▶ [Things to do]:
A. Decide whether each statement below agrees with the AWL passage. Answer yes or no for each, and quote the exact words of the passage that decide it.
(i) Mark Osborn's heckle about "Maoist youth" followed the close vote on Iraq at the AWL conference.
(ii) The writer clearly recalls the subject of the dispute between the CPGB and the AWL.
(iii) The morning phone call came from Sean.
B. In the AWL passage, what was Paul Hampton holding while he picketed the CPGB's Communist University?
C. Proceed with the AWL passage, starting right after its final sentence.

▶ [Text provided]:
□ □ □ □
You might be wondering why I’m moaning about all this: of course, none of this behaviour is new. After the close vote on Iraq at the AWL conference in May, Mark Osborn had loudly heckled that the group was full of “Maoist youth”. Last summer there was a pathetic fight between the CPGB and AWL, with lengthy, rambling personal attacks in both papers and the bizarre spectacle of the AWL’s Paul Hampton picketing the CPGB’s Communist University holding a cornflakes box and making chicken noises. I can’t quite remember what the dispute was about: I’m sure some trainspotters of the “blogosphere” will. Solidarity has just as much bumpf about left groups as any other paper.
While I had generally disliked the culture of AWL internal debates, which are usually characterised by a few people rallying around the EC and blandly asserting that their critics are “ill-educated” or “outside the tradition” without any explanation, what really changed my mind about the possibility of “reforming” the AWL was a specific incident that took place at the group’s office, where I have worked on-and-off, two weeks ago.
It started when I received a phone call from Tom Unterrainer that morning. As soon as I had said “hello” he said “I hear that you’re organising a faction”. Tom said that Sean and him were concerned about my recent “behaviour” in the Israel-Iran debate and wanted me to come to the office and discuss it with them.
□ □ □ □
▶ [Source material]:
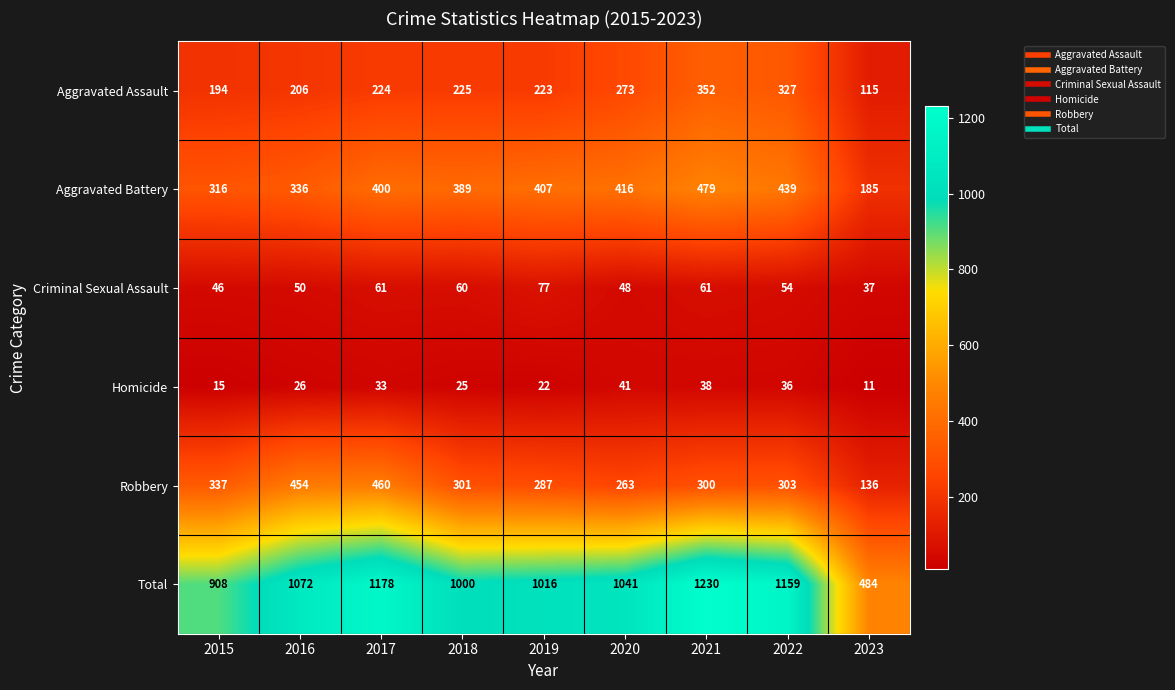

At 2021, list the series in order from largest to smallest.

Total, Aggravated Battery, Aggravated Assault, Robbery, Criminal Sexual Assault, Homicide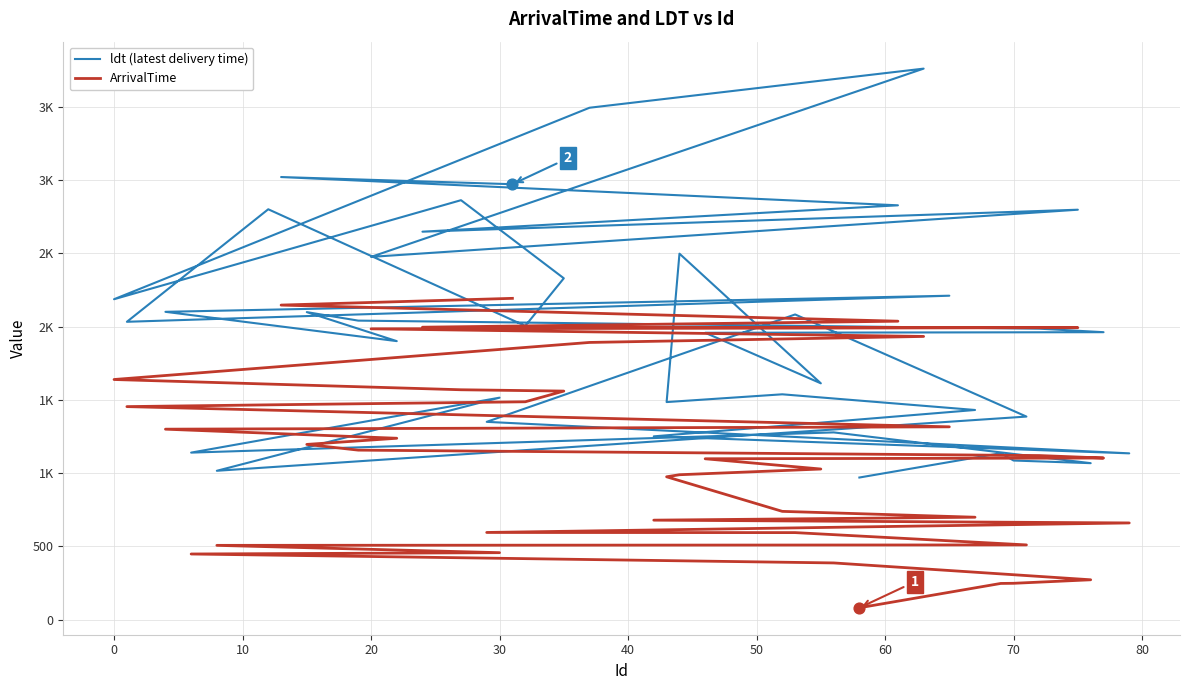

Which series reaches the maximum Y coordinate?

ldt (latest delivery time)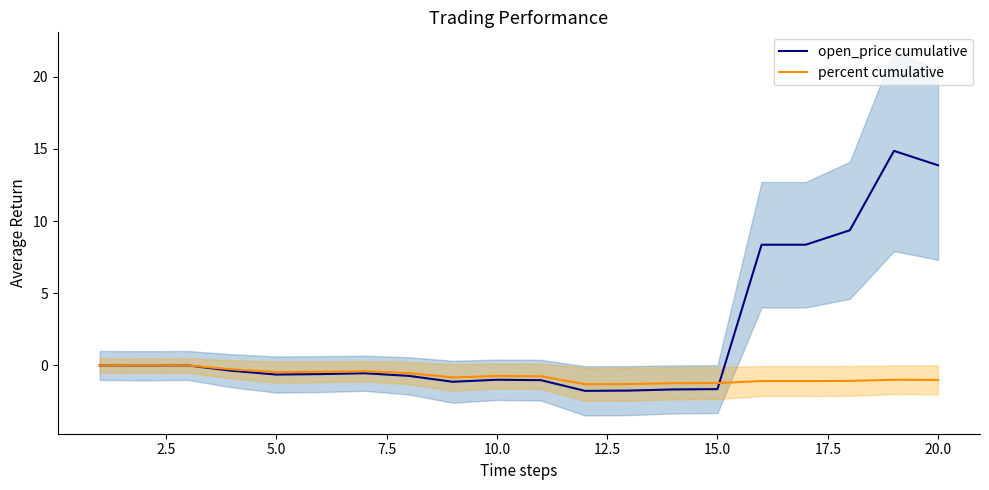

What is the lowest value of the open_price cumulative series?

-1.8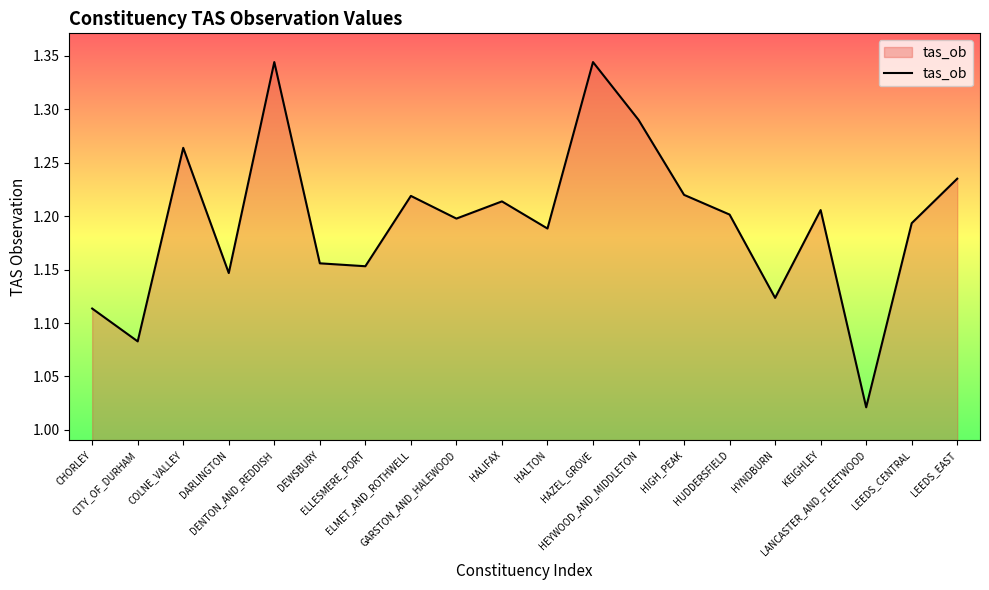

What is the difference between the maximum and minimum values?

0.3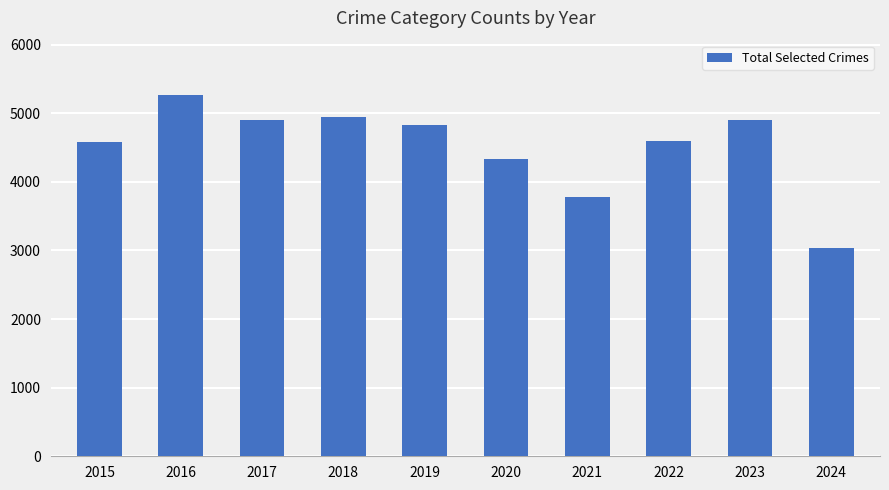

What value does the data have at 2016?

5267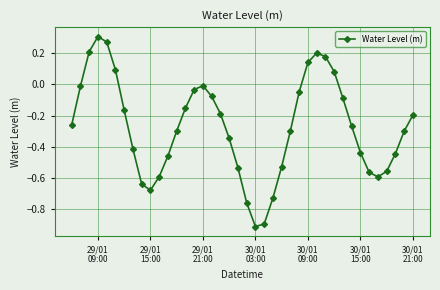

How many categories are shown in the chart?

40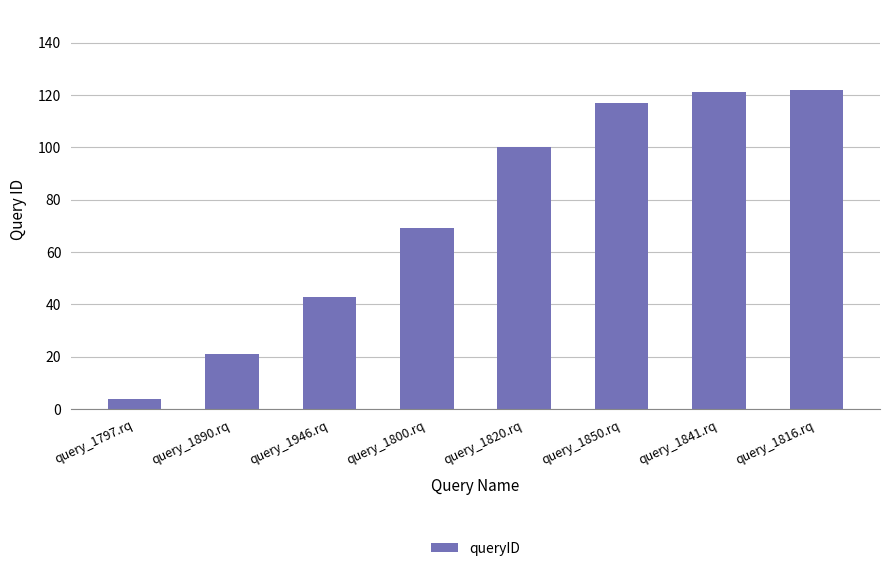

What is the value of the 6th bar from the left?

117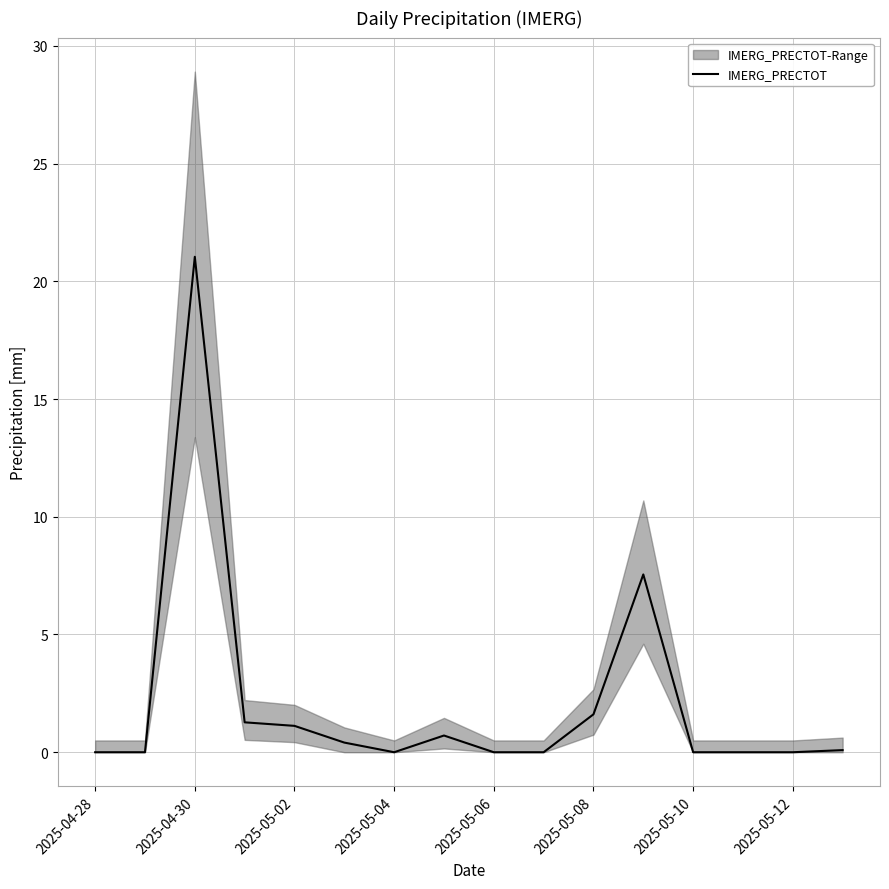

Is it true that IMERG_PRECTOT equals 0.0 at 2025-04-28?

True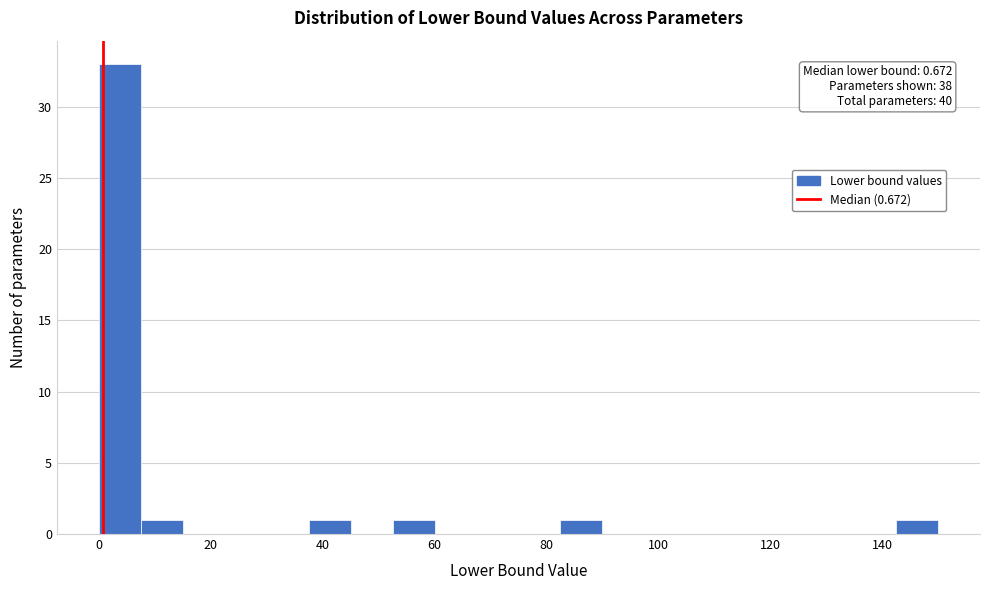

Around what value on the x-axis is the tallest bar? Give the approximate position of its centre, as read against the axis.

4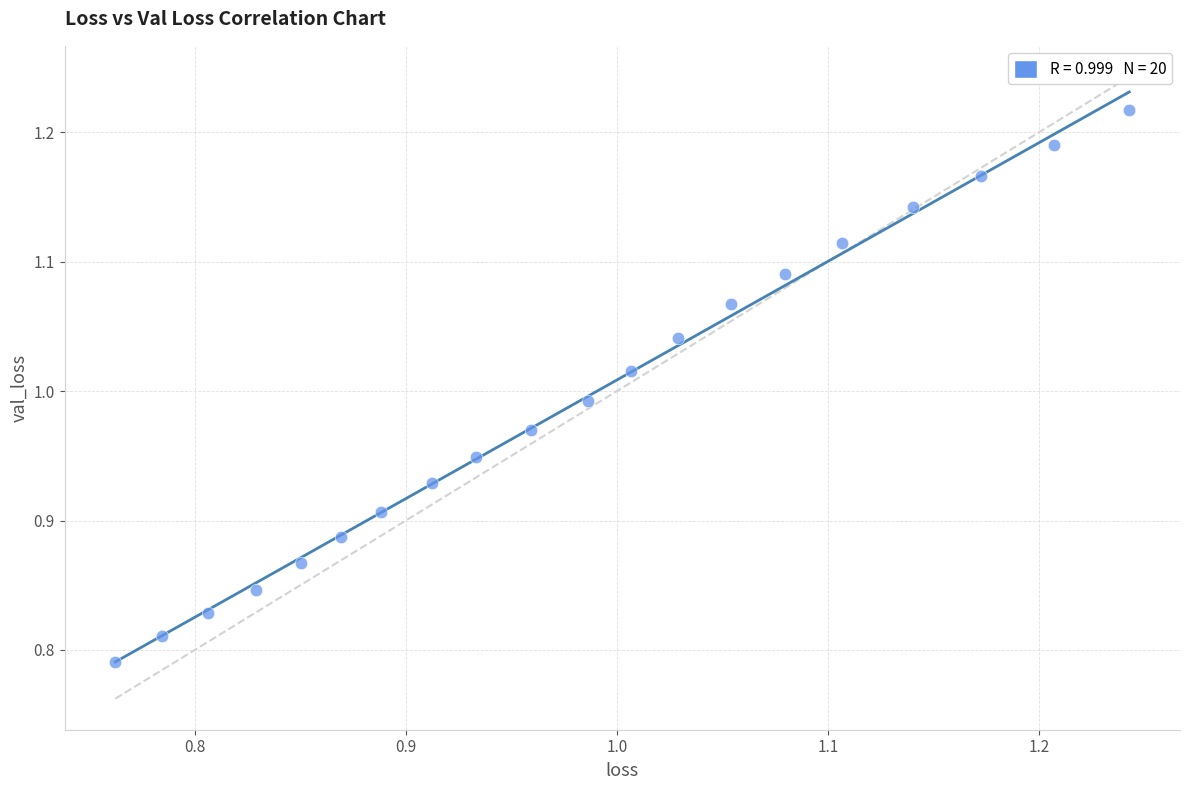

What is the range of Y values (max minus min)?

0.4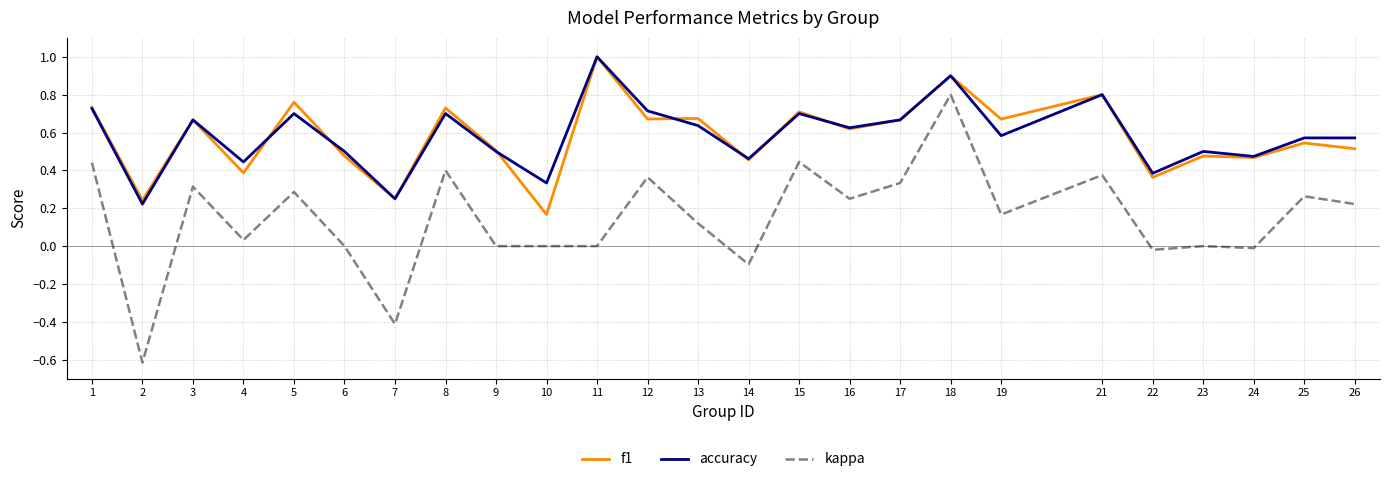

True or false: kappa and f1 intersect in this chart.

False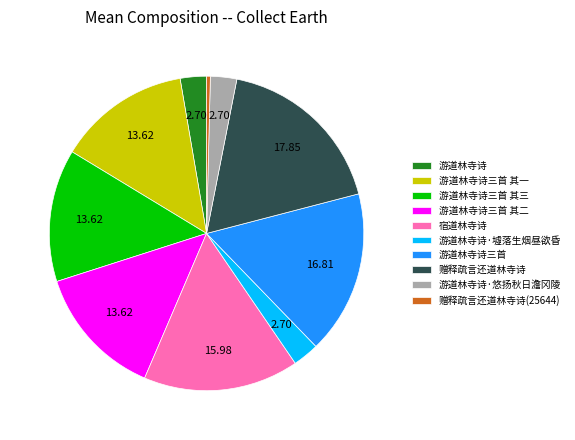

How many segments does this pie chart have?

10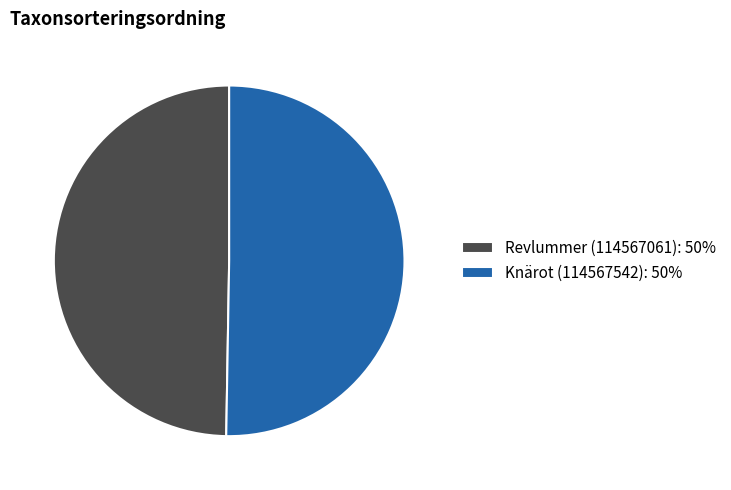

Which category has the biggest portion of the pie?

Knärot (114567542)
□ □ □ □
▶ [Answers for each item]:
A.
(i) Yes: "After the close vote on Iraq at the AWL conference in May, Mark Osborn had loudly heckled that the group was full of “Maoist youth”."
(ii) No: "I can’t quite remember what the dispute was about"
(iii) No: "I received a phone call from Tom Unterrainer that morning."

B. A cornflakes box.

C.
Unsurprisingly, at the “meeting”, Sean repeated the age-old claim that I had pieced together a “rotten bloc” of minority comrades who I allegedly “actually” disagreed with.
But, much worse, in a series of paranoid slanders I was also repeatedly accused of supporting and goading on “kitsch left” attacks on the AWL; questioned on what links I have with the CPGB (a group I left over the question of Respect more than four years ago, aged 15, having been a member for barely two months) and Workers’ Power; and questioned over my motivations for having a personal friendship with Ben Lewis, who is in the CPGB.
In a breathtaking accusation of disloyalty, they asked what meetings I had had with the CPGB and Workers’ Power. Even to ask the question is an open expression of mistrust. (Thinking back, I once did go to meet Luke Cooper and Richard Brenner from WP, and did go to the Communist Students conference… in both cases having sought the AWL Executive Committee’s permission in advance!)
In this vein, I was asked how come the CPGB and I “use the same formulations to polemicise against [Sean]“. By “same formulations” they meant: I recently criticised Sean for “excusing” an Israeli attack on Iran, then a few days later the Weekly Worker had a headline criticising Sean with the word “excuse” in: as if the mere word “excuse” were some new invention of mine.
So not only was I accused of having been provoked the whole debate (since it was I who wrote the first response to Sean’s article on the website: apparently the article itself was not the cause of the row), thereby giving some sort of passive encouragement to the “kitsch left” to attack Sean: but I was also accused of active collaboration with the CPGB and Workers’ Power.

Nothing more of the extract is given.